I am one of the biggest believers that everyone should have an outlet because modern life has become aggressively optimized. Every hobby now comes with the pressure to monetize it, scale it, post it, improve at it, or somehow transform it into achievement. It feels like people rarely let themselves enjoy things without needing a reason. That is why I think creating for no reason other than enjoyment is necessary. Not everything needs to become your identity, your brand, or your career. People need places to put their curiosity, attention, emotion, and imagination that are separate from work and performance. Having some kind of outlet pulls people out of autopilot and reminds them that they already interact with art every single day, whether they consciously recognize it or not.

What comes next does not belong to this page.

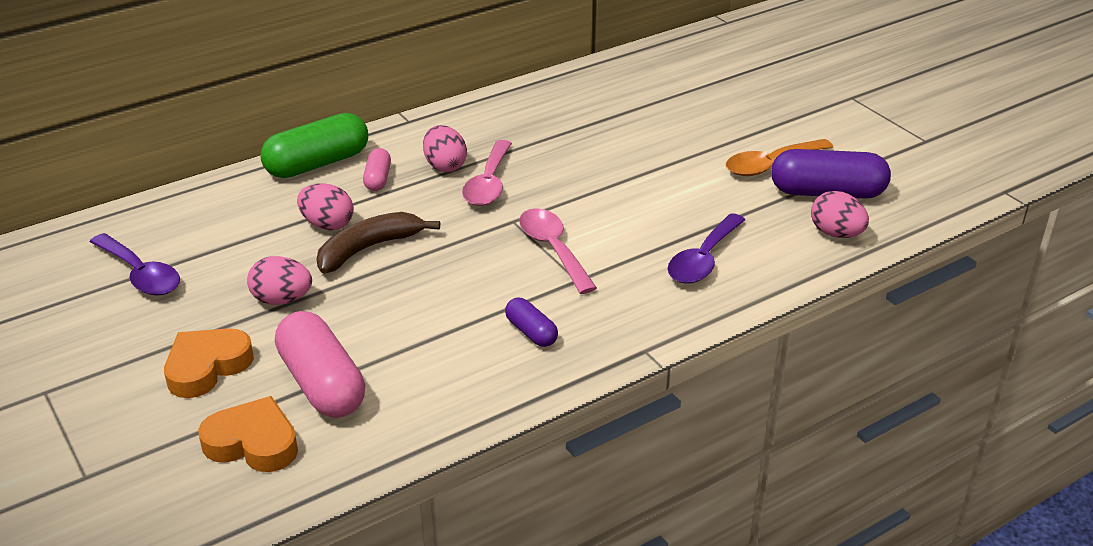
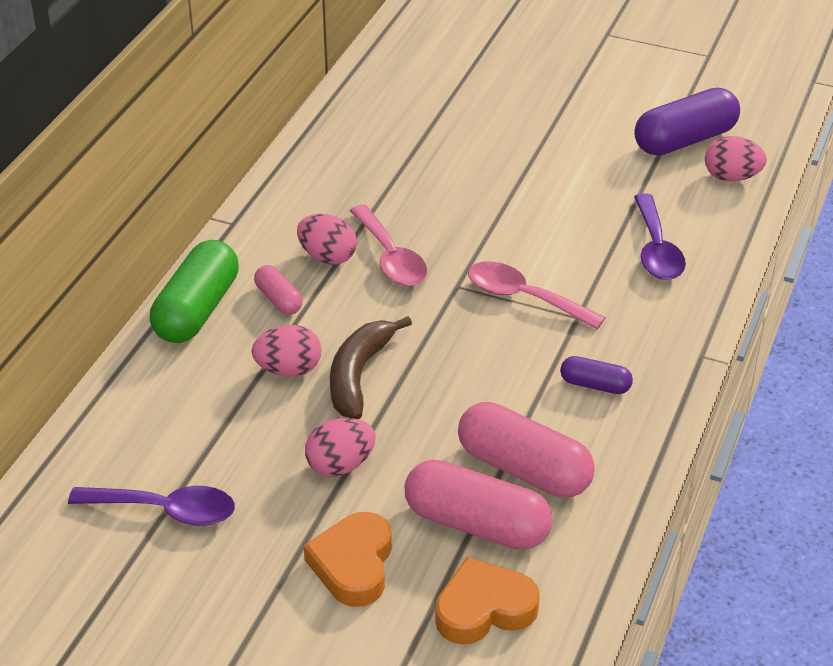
camera: 35 degrees left, 5 degrees up
orange spoon [726,139,833,176] -> none
none -> pink capsule [458,402,595,498]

No one needs to become a performer or suddenly pick up traditionally “artistic” hobbies in order to benefit from creativity or explore more personal forms of expression. Creativity is woven much more deeply into everyday life than people tend to notice. People respond naturally to atmosphere, perception, storytelling, personality, and experience whether they realize it or not. It shapes the way we communicate, connect, build environments, form memories, and move through the world. It is not limited to performance or artistic talent. A lot of the time, creativity is simply the instinct to make life feel more human. The real difference is not whether someone is creative, but whether they have learned to recognize creativity in their own life.